* **ASSIGNMENT**
The reply should contain every entry below exactly as written, with no images.

* **DATASET ENTRIES**
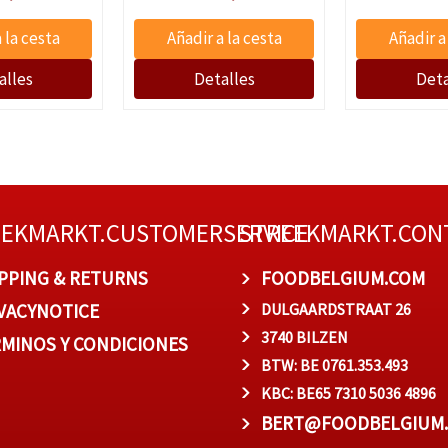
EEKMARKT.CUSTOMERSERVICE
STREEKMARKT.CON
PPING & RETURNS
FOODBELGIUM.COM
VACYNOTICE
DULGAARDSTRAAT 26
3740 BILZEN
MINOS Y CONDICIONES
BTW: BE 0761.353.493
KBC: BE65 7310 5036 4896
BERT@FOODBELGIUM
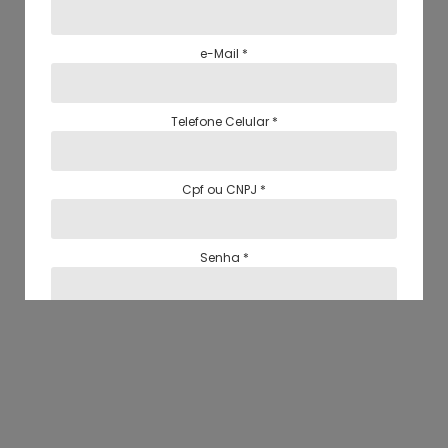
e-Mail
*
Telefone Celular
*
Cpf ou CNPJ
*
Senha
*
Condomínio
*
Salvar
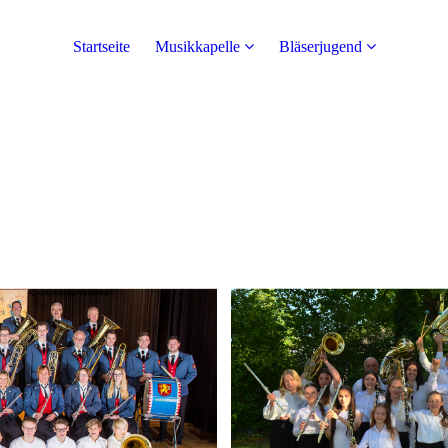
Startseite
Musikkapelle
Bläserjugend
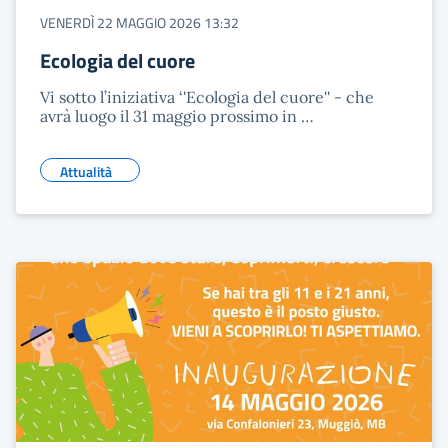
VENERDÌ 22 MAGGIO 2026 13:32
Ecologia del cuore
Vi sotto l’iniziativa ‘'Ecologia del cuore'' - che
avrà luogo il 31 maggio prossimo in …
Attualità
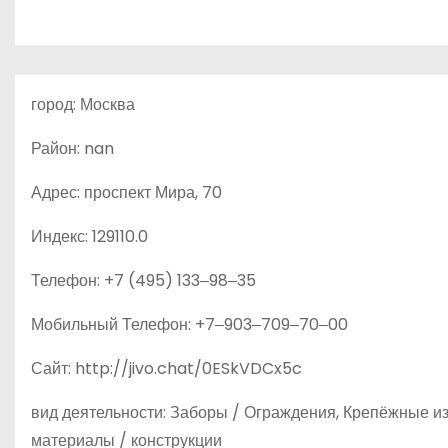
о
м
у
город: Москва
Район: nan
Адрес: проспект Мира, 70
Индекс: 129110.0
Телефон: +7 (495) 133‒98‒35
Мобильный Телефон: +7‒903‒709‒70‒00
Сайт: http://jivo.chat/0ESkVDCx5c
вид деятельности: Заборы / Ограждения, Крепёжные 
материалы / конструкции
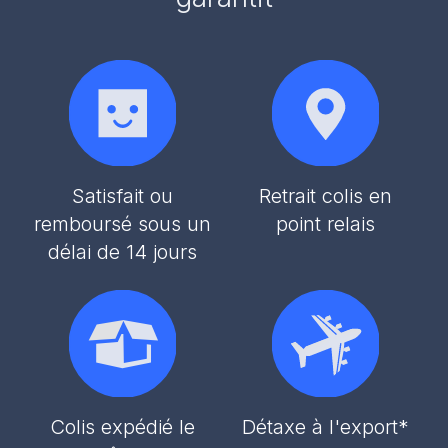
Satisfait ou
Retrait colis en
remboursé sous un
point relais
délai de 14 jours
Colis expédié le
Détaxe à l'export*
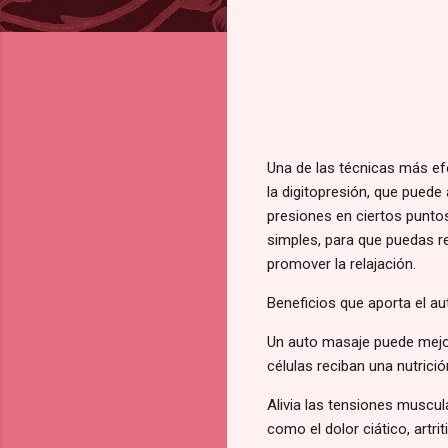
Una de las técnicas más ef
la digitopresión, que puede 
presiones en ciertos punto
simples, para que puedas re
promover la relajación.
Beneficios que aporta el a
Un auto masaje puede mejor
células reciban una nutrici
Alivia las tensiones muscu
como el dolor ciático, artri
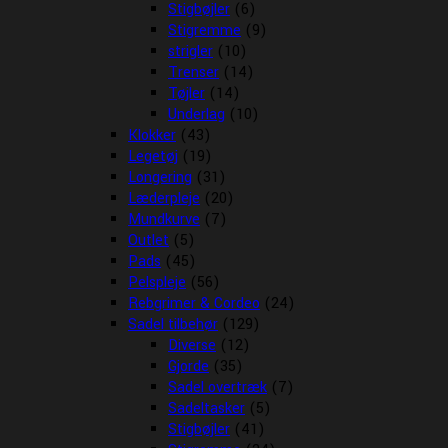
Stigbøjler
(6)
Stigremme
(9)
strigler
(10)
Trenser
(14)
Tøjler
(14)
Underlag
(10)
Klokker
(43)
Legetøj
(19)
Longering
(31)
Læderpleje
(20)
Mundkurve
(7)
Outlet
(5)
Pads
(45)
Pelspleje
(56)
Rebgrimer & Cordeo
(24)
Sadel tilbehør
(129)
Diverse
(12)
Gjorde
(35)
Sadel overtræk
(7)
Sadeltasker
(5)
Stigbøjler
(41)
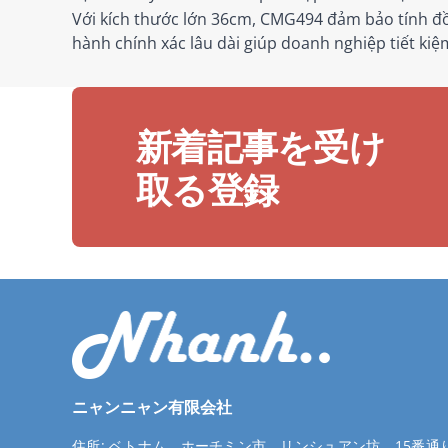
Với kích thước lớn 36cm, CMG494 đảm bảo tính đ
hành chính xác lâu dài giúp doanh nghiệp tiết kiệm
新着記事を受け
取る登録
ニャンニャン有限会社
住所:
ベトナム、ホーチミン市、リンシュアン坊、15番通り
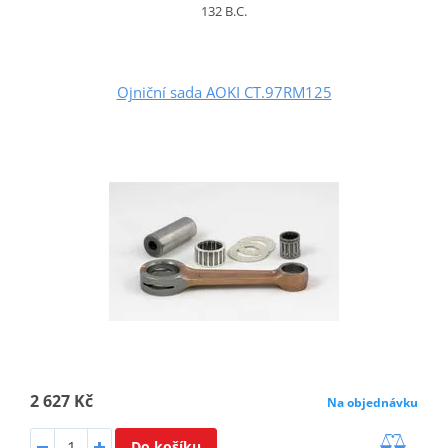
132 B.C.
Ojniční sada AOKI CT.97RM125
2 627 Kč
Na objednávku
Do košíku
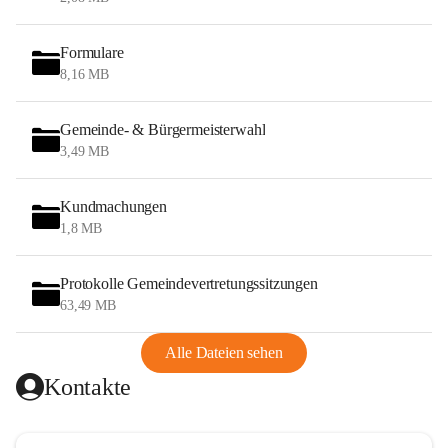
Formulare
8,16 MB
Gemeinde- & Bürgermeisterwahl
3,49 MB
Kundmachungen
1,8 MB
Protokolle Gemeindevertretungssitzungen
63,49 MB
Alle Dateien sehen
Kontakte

* **OUTPUT OF THE EXERCISE**
EEKMARKT.CUSTOMERSERVICE
STREEKMARKT.CON
PPING & RETURNS
FOODBELGIUM.COM
VACYNOTICE
DULGAARDSTRAAT 26
3740 BILZEN
MINOS Y CONDICIONES
BTW: BE 0761.353.493
KBC: BE65 7310 5036 4896
BERT@FOODBELGIUM
e-Mail
*
Telefone Celular
*
Cpf ou CNPJ
*
Senha
*
Condomínio
*
Salvar
Startseite
Musikkapelle
Bläserjugend
VENERDÌ 22 MAGGIO 2026 13:32
Ecologia del cuore
Vi sotto l’iniziativa ‘'Ecologia del cuore'' - che
avrà luogo il 31 maggio prossimo in …
Attualità
о
м
у
город: Москва
Район: nan
Адрес: проспект Мира, 70
Индекс: 129110.0
Телефон: +7 (495) 133‒98‒35
Мобильный Телефон: +7‒903‒709‒70‒00
Сайт: http://jivo.chat/0ESkVDCx5c
вид деятельности: Заборы / Ограждения, Крепёжные 
материалы / конструкции
Satisfait ou
Retrait colis en
remboursé sous un
point relais
délai de 14 jours
Colis expédié le
Détaxe à l'export*
Una de las técnicas más ef
la digitopresión, que puede 
presiones en ciertos punto
simples, para que puedas re
promover la relajación.
Beneficios que aporta el a
Un auto masaje puede mejor
células reciban una nutrici
Alivia las tensiones muscu
como el dolor ciático, artri
Stigbøjler
(6)
Stigremme
(9)
strigler
(10)
Trenser
(14)
Tøjler
(14)
Underlag
(10)
Klokker
(43)
Legetøj
(19)
Longering
(31)
Læderpleje
(20)
Mundkurve
(7)
Outlet
(5)
Pads
(45)
Pelspleje
(56)
Rebgrimer & Cordeo
(24)
Sadel tilbehør
(129)
Diverse
(12)
Gjorde
(35)
Sadel overtræk
(7)
Sadeltasker
(5)
Stigbøjler
(41)
Với kích thước lớn 36cm, CMG494 đảm bảo tính đ
hành chính xác lâu dài giúp doanh nghiệp tiết kiệm
新着記事を受け
取る登録
ニャンニャン有限会社
住所:
ベトナム、ホーチミン市、リンシュアン坊、15番通り
132 B.C.
Ojniční sada AOKI CT.97RM125
2 627 Kč
Na objednávku
Do košíku
Formulare
8,16 MB
Gemeinde- & Bürgermeisterwahl
3,49 MB
Kundmachungen
1,8 MB
Protokolle Gemeindevertretungssitzungen
63,49 MB
Alle Dateien sehen
Kontakte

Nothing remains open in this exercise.